**DIRECTIVE**.
Repeat every record below exactly as it appears.

Dataset excerpt:
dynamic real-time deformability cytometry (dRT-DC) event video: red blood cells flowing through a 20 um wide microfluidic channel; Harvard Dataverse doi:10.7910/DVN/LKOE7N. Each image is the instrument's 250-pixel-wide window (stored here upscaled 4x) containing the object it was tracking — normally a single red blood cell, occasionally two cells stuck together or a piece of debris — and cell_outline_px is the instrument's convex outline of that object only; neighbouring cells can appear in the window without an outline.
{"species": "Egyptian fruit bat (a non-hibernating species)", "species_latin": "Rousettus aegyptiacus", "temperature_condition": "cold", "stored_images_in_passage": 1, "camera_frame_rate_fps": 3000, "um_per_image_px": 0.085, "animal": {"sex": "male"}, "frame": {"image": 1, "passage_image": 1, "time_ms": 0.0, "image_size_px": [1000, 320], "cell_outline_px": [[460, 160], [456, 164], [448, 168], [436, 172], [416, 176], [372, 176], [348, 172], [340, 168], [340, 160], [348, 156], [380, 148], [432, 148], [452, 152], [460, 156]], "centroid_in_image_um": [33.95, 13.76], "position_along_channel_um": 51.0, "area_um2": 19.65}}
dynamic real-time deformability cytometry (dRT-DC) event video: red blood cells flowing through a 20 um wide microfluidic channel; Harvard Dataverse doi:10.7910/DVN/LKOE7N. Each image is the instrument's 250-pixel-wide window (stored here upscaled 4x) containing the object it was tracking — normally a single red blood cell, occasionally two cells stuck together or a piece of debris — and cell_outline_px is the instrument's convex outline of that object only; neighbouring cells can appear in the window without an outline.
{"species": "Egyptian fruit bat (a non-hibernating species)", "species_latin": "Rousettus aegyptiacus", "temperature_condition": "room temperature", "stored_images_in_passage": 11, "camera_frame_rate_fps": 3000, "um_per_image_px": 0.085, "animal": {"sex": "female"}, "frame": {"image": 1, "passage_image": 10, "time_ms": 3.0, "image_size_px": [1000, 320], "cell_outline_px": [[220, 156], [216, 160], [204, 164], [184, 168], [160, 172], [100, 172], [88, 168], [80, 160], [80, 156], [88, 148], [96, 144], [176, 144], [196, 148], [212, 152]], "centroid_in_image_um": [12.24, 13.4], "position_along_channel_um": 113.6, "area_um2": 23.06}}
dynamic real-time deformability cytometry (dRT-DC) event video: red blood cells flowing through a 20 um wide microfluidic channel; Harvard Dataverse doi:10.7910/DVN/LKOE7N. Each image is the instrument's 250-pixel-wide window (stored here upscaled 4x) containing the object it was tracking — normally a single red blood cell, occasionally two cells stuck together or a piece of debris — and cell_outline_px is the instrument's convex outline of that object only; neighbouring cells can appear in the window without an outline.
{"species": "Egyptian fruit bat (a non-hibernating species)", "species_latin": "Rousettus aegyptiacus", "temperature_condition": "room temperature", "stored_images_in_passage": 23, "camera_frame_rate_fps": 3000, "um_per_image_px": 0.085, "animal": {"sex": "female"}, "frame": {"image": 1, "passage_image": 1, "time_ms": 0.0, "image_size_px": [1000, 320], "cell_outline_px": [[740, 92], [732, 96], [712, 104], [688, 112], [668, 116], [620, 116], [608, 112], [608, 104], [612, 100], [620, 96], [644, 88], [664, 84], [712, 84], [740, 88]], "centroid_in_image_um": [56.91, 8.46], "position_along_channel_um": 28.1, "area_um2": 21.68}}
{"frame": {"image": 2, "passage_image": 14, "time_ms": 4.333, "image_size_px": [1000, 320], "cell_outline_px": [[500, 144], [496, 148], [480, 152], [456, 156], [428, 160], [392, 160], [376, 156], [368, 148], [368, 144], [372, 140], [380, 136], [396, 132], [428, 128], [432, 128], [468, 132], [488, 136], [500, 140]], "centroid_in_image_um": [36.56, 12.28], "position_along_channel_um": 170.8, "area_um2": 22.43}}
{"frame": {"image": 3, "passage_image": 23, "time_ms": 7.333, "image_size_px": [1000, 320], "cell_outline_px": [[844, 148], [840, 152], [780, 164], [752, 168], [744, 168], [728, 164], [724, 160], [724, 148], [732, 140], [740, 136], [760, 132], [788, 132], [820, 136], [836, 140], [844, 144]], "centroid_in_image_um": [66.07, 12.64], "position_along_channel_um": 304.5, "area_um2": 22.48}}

**TASK RESPONSE**.
dynamic real-time deformability cytometry (dRT-DC) event video: red blood cells flowing through a 20 um wide microfluidic channel; Harvard Dataverse doi:10.7910/DVN/LKOE7N. Each image is the instrument's 250-pixel-wide window (stored here upscaled 4x) containing the object it was tracking — normally a single red blood cell, occasionally two cells stuck together or a piece of debris — and cell_outline_px is the instrument's convex outline of that object only; neighbouring cells can appear in the window without an outline.
{"species": "Egyptian fruit bat (a non-hibernating species)", "species_latin": "Rousettus aegyptiacus", "temperature_condition": "cold", "stored_images_in_passage": 1, "camera_frame_rate_fps": 3000, "um_per_image_px": 0.085, "animal": {"sex": "male"}, "frame": {"image": 1, "passage_image": 1, "time_ms": 0.0, "image_size_px": [1000, 320], "cell_outline_px": [[460, 160], [456, 164], [448, 168], [436, 172], [416, 176], [372, 176], [348, 172], [340, 168], [340, 160], [348, 156], [380, 148], [432, 148], [452, 152], [460, 156]], "centroid_in_image_um": [33.95, 13.76], "position_along_channel_um": 51.0, "area_um2": 19.65}}
dynamic real-time deformability cytometry (dRT-DC) event video: red blood cells flowing through a 20 um wide microfluidic channel; Harvard Dataverse doi:10.7910/DVN/LKOE7N. Each image is the instrument's 250-pixel-wide window (stored here upscaled 4x) containing the object it was tracking — normally a single red blood cell, occasionally two cells stuck together or a piece of debris — and cell_outline_px is the instrument's convex outline of that object only; neighbouring cells can appear in the window without an outline.
{"species": "Egyptian fruit bat (a non-hibernating species)", "species_latin": "Rousettus aegyptiacus", "temperature_condition": "room temperature", "stored_images_in_passage": 11, "camera_frame_rate_fps": 3000, "um_per_image_px": 0.085, "animal": {"sex": "female"}, "frame": {"image": 1, "passage_image": 10, "time_ms": 3.0, "image_size_px": [1000, 320], "cell_outline_px": [[220, 156], [216, 160], [204, 164], [184, 168], [160, 172], [100, 172], [88, 168], [80, 160], [80, 156], [88, 148], [96, 144], [176, 144], [196, 148], [212, 152]], "centroid_in_image_um": [12.24, 13.4], "position_along_channel_um": 113.6, "area_um2": 23.06}}
dynamic real-time deformability cytometry (dRT-DC) event video: red blood cells flowing through a 20 um wide microfluidic channel; Harvard Dataverse doi:10.7910/DVN/LKOE7N. Each image is the instrument's 250-pixel-wide window (stored here upscaled 4x) containing the object it was tracking — normally a single red blood cell, occasionally two cells stuck together or a piece of debris — and cell_outline_px is the instrument's convex outline of that object only; neighbouring cells can appear in the window without an outline.
{"species": "Egyptian fruit bat (a non-hibernating species)", "species_latin": "Rousettus aegyptiacus", "temperature_condition": "room temperature", "stored_images_in_passage": 23, "camera_frame_rate_fps": 3000, "um_per_image_px": 0.085, "animal": {"sex": "female"}, "frame": {"image": 1, "passage_image": 1, "time_ms": 0.0, "image_size_px": [1000, 320], "cell_outline_px": [[740, 92], [732, 96], [712, 104], [688, 112], [668, 116], [620, 116], [608, 112], [608, 104], [612, 100], [620, 96], [644, 88], [664, 84], [712, 84], [740, 88]], "centroid_in_image_um": [56.91, 8.46], "position_along_channel_um": 28.1, "area_um2": 21.68}}
{"frame": {"image": 2, "passage_image": 14, "time_ms": 4.333, "image_size_px": [1000, 320], "cell_outline_px": [[500, 144], [496, 148], [480, 152], [456, 156], [428, 160], [392, 160], [376, 156], [368, 148], [368, 144], [372, 140], [380, 136], [396, 132], [428, 128], [432, 128], [468, 132], [488, 136], [500, 140]], "centroid_in_image_um": [36.56, 12.28], "position_along_channel_um": 170.8, "area_um2": 22.43}}
{"frame": {"image": 3, "passage_image": 23, "time_ms": 7.333, "image_size_px": [1000, 320], "cell_outline_px": [[844, 148], [840, 152], [780, 164], [752, 168], [744, 168], [728, 164], [724, 160], [724, 148], [732, 140], [740, 136], [760, 132], [788, 132], [820, 136], [836, 140], [844, 144]], "centroid_in_image_um": [66.07, 12.64], "position_along_channel_um": 304.5, "area_um2": 22.48}}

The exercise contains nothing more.